Fortune 500 company Newell Rubbermaid is moving its corporate headquarters to the Atlanta area from Ilinois. And in the spring quarter, Boeing officials announced they were moving the company's Future Combat Systems division (550 jobs) from California to St. Louis. Also in the spring quarter, Fidelity National Financial became the poster child of the bite-the-bullet-cost-cutting move. Citing significantly lower costs, Fidelity announced a relocation of its headquarters from Santa Barbara, Calif. to Jacksonville, Fla. Fidelity's Chairman, William Foley, said the folks he wanted to hire at the 500-employee headquarter operation in Santa Barbara couldn't afford to live there.

Headquarter relocations are not the only red-flag indicators that the South is becoming a haven for cost cutters. The biggest red-flag unfurled in the spring quarter when it was confirmed that Ford Motor Co. officials site searched Georgia and Texas.
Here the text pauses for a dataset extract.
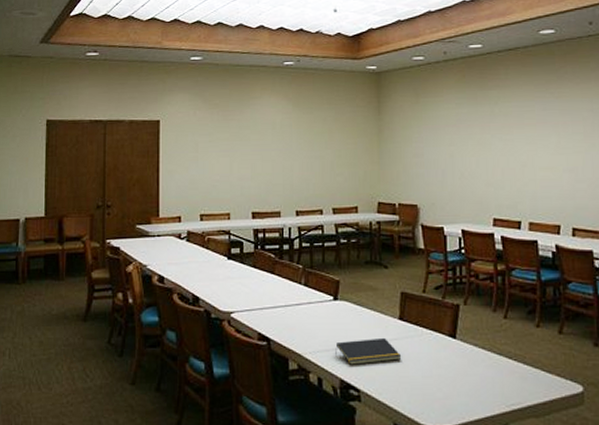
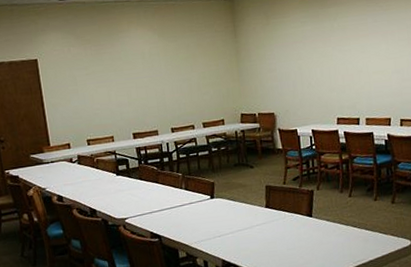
notepad: present [335,337,402,365] -> none [216,223,270,248]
It has been decades since a domestic automaker has opened a plant in the American South (Daimler/Chrysler did announce a new assembly plant in Savannah, Ga. over the winter).

If Ford becomes the maverick of the big three and chooses this region for its latest assembly plant, GM will not be far behind. Why are the domestics site searching the South in 2003, when they have been so loyal to generations of workers in the Great Lakes? Their current business model, which includes most of their manufacturing punch located outside the South, is not competing well with foreign automakers who have most of their North American assembly facilities in the South. Add, of course, the current economic conditions that are forcing the domestics to cut costs.
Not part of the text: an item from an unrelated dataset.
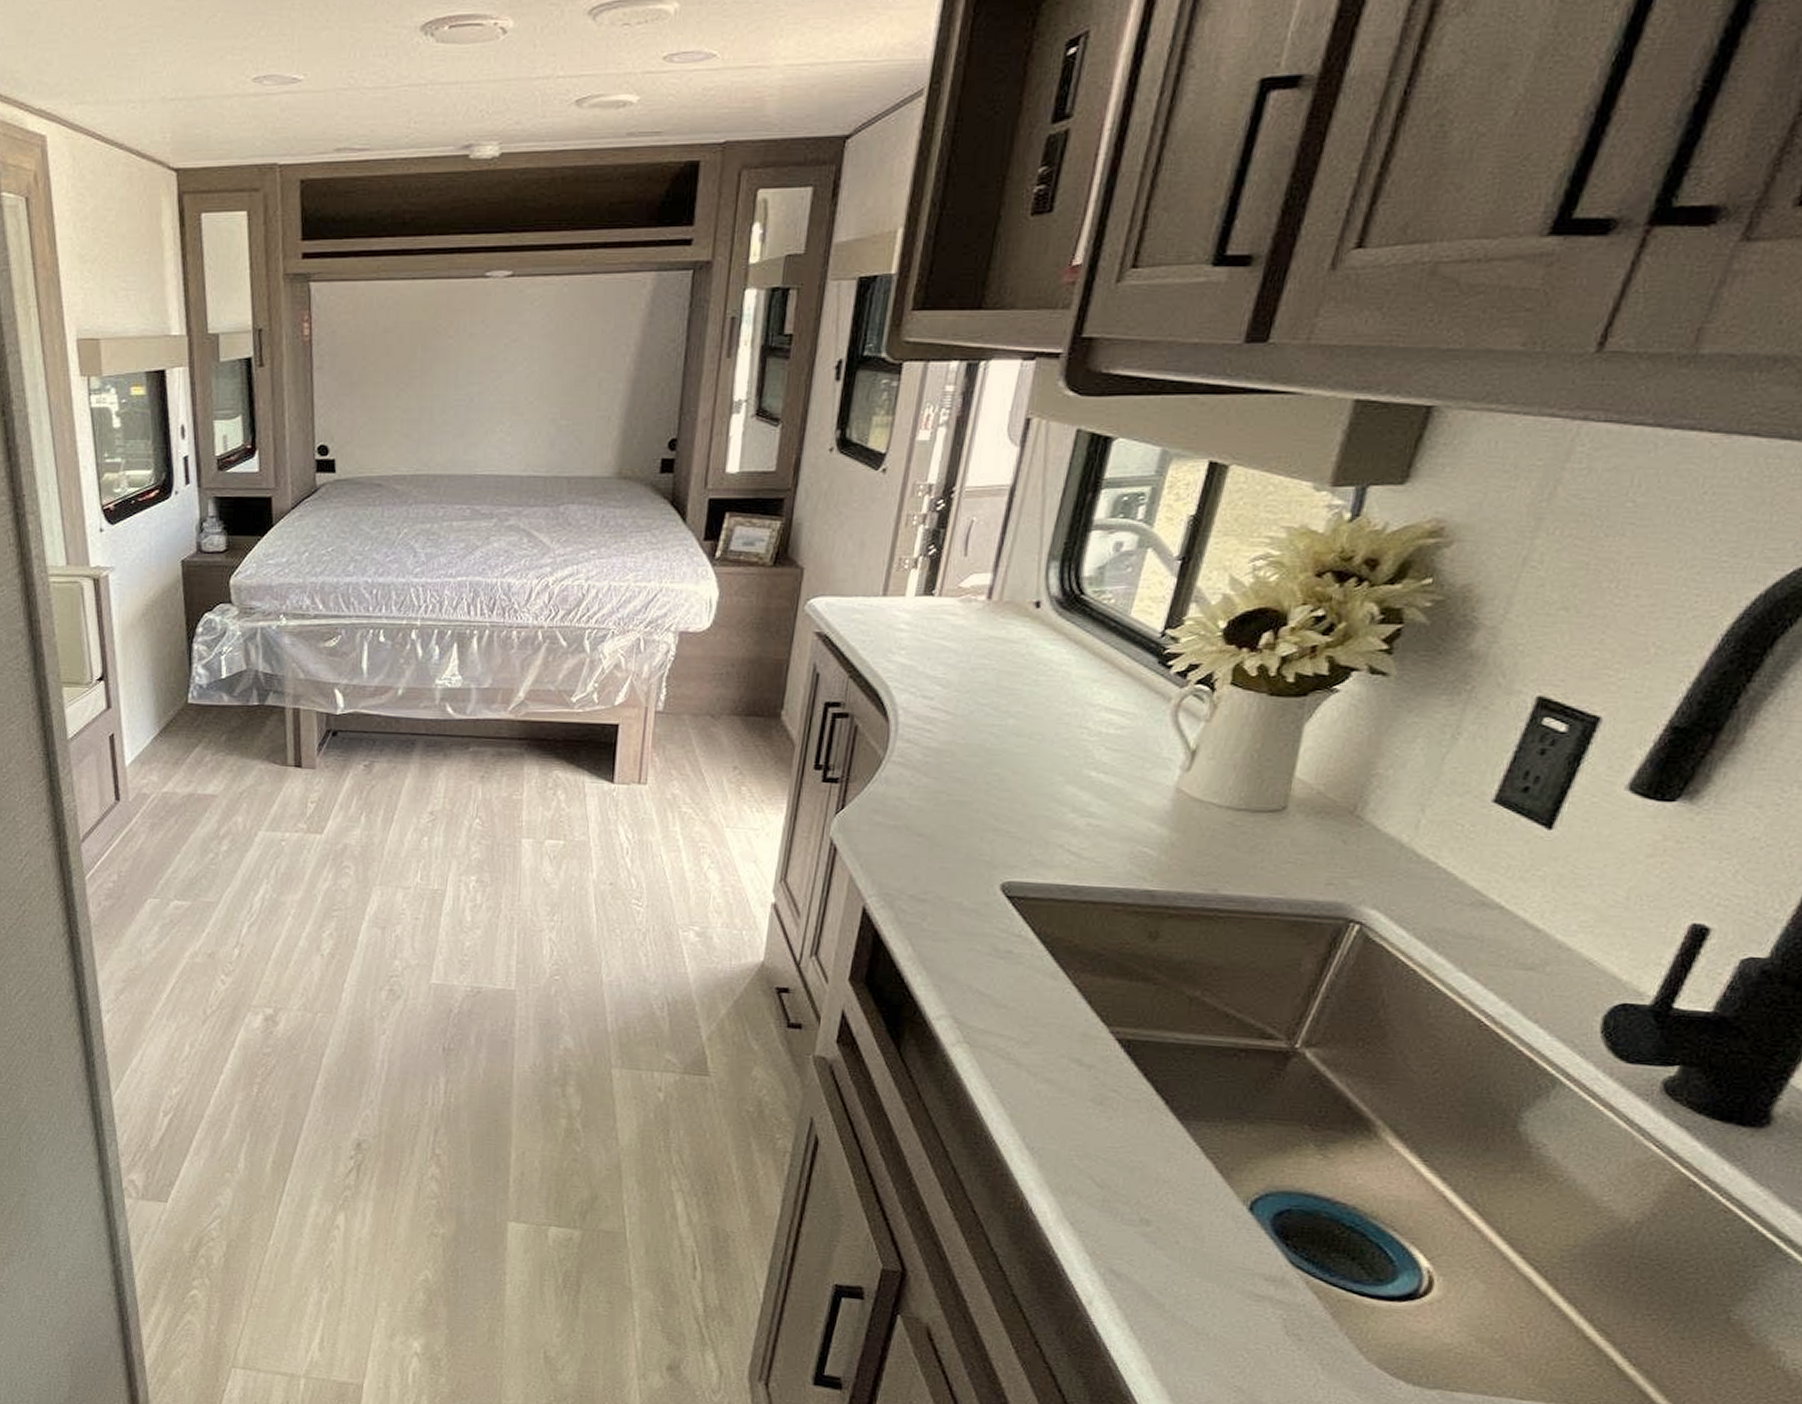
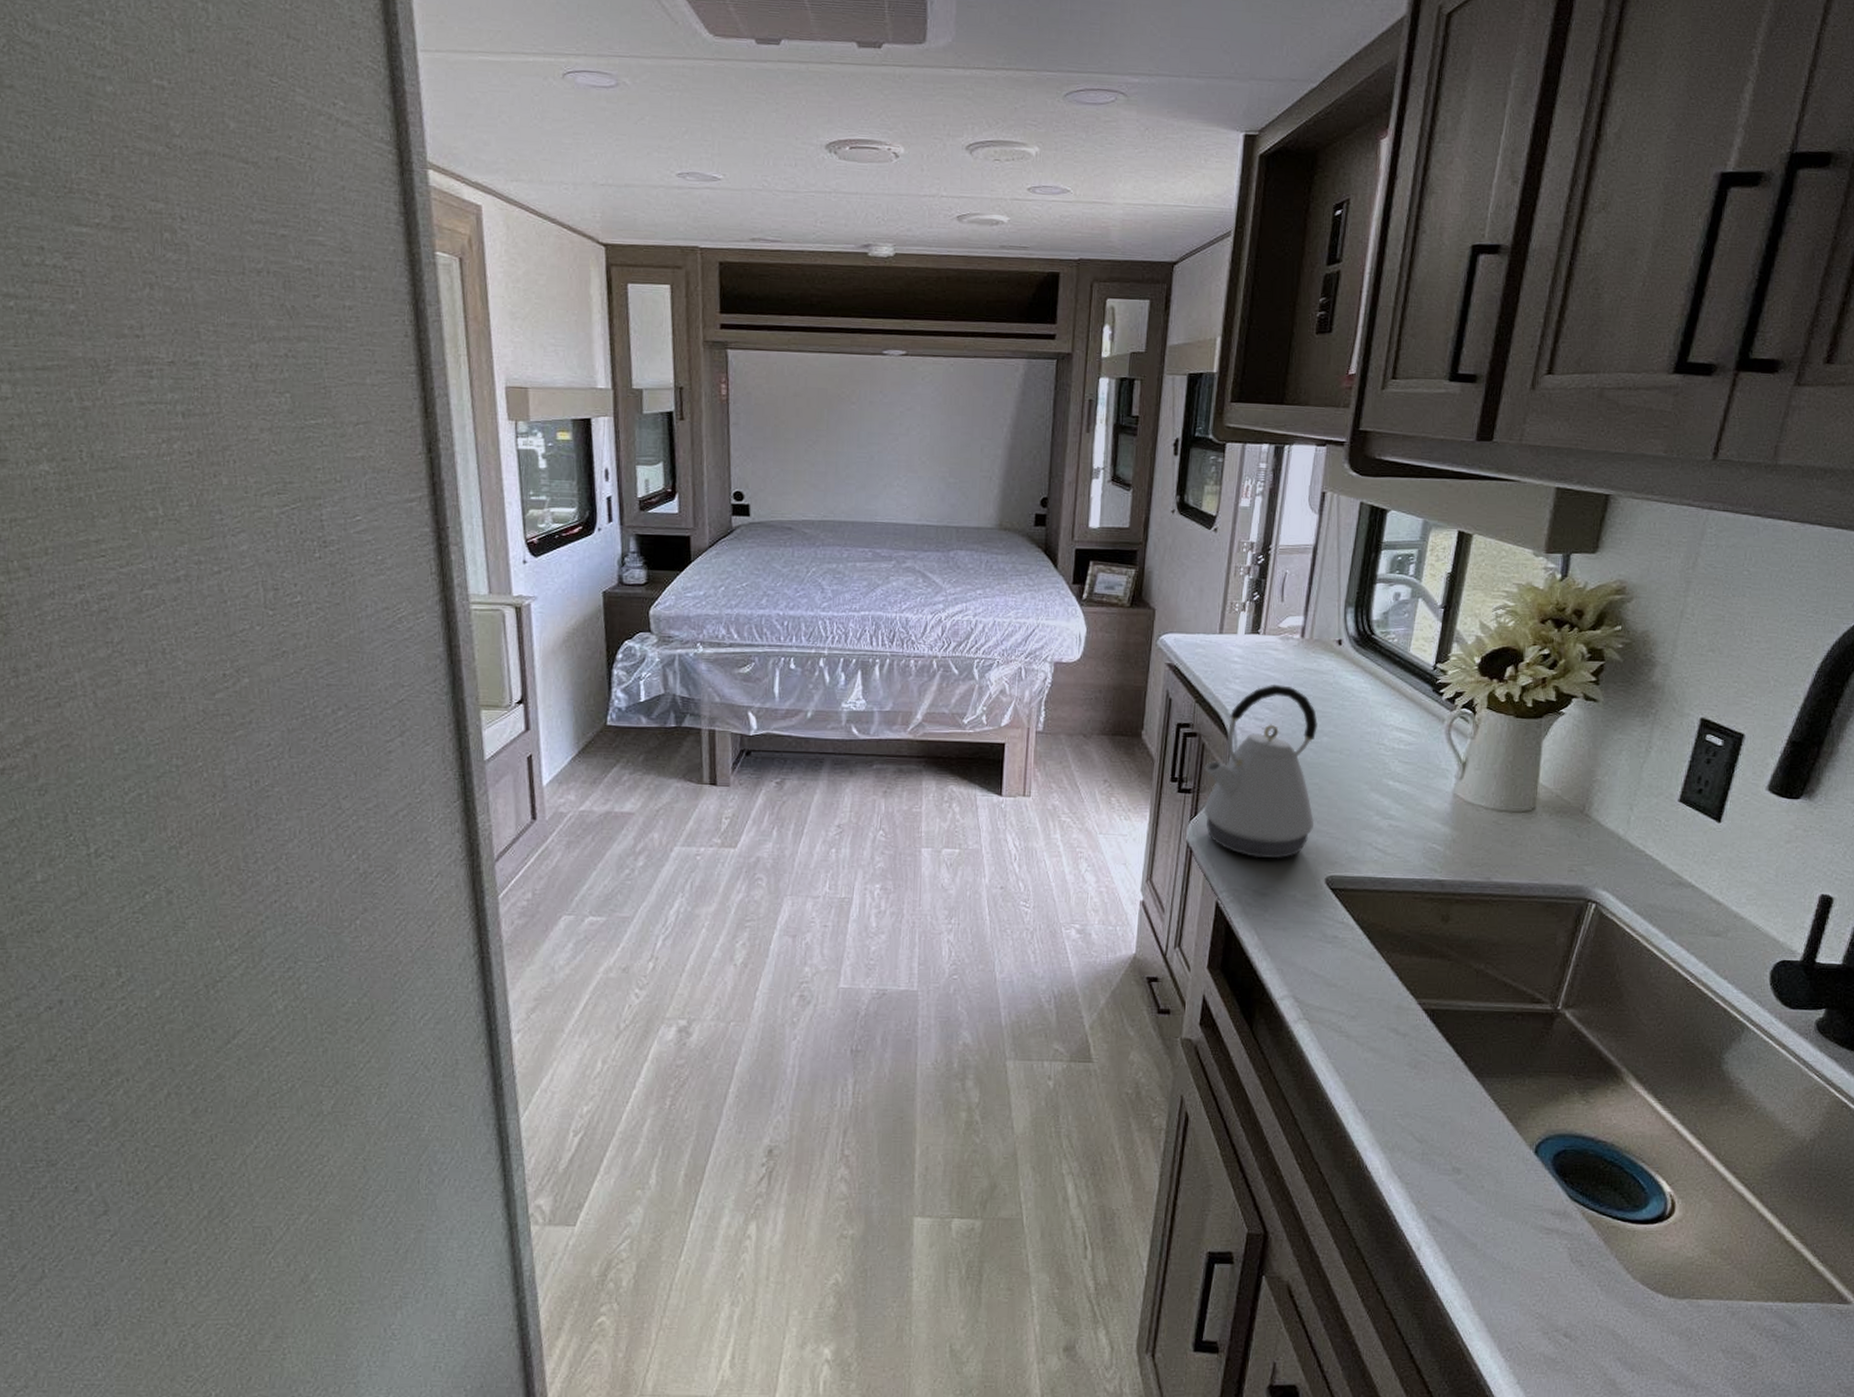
kettle: none [853,656,1003,861] -> present [1203,685,1318,859]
And then there's the rumor that Lockheed-Martin is considering relocating its Colorado-based plant that may indeed be the most high-tech manufacturing facility in the U.S. Lockheed-Martin, it's been reported, is considering moving the plant to Alabama or Florida. The plant employs over 11,000.
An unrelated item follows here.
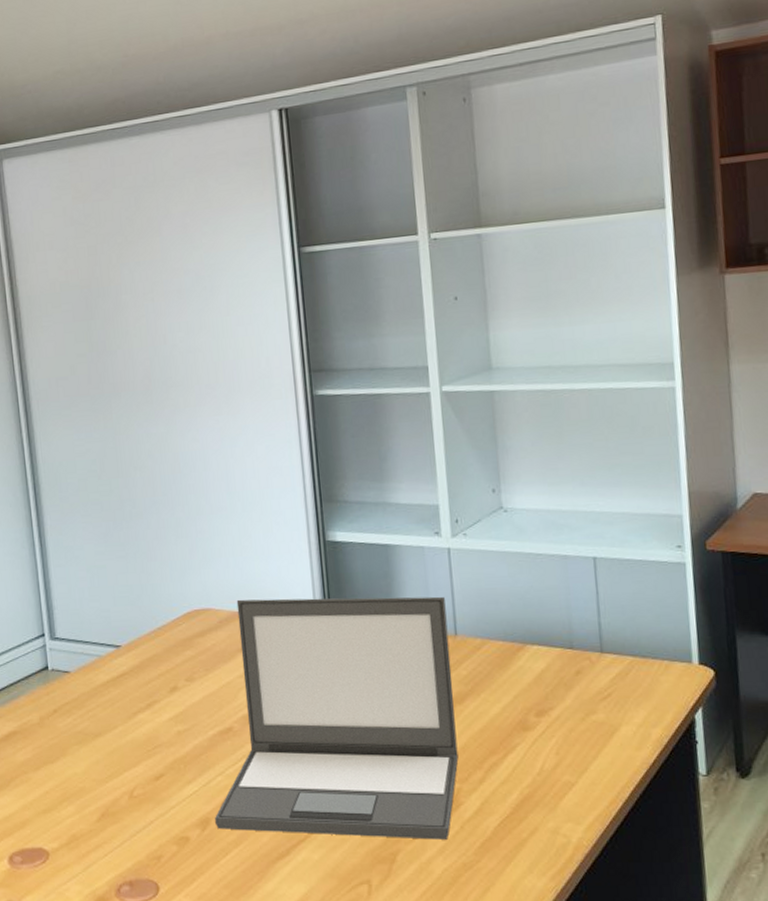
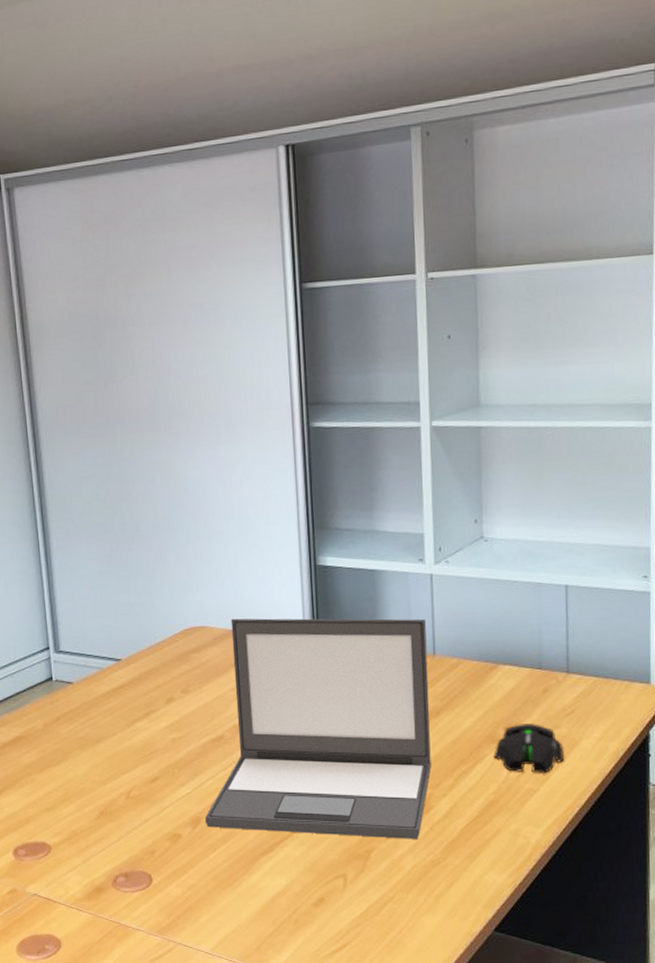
mouse: none [525,709,604,764] -> present [493,724,565,773]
We've published case studies before in SB&D concerning operating costs in the South vs. the West, Midwest and Northeast. The latest can be found on www.sb-d.com (look under features and scroll all the way to the bottom and click "Save $4 Million to $8 Million in the South"). That study shows how much on average you're going to save in the first five years of operating a 100-employee manufacturing business out of a 100,000-square-foot facility in the South compared to the other three regions. The study adds up payroll, taxes, cost of the facility, workers' comp and unemployment insurance for that particular business in the four U.S. regions. Our tally shows that you'll save $4 million to $8 million (depending on which of the three regions the South is compared to) if the plant is located in the South as opposed to any of the other three regions.

So if you can save up to $8 million in five years for a 100-employee operation, how much can you save for an 11,000-employee operation, such as the previously mentioned Lockheed Martin facility? We can't absolutely answer that since we have not done any case studies focusing on deals that large. But it's safe to say that after five years, Lockheed Martin would easily save hundreds of millions (about $300 to $400M in our estimation) if that large facility was operating in the South as opposed to Colorado.

Add to those hundreds of millions about $100 million in incentives a relocation of that size might garner and you're looking right at half-a-billion dollars. Would you move your large plant from California, Washington, Colorado, Illinois or the Northeast to the South for $500 million?

Now you see why, in 2003, there are some whopper relocations going down in the American South. If you want to cut costs, move to the South.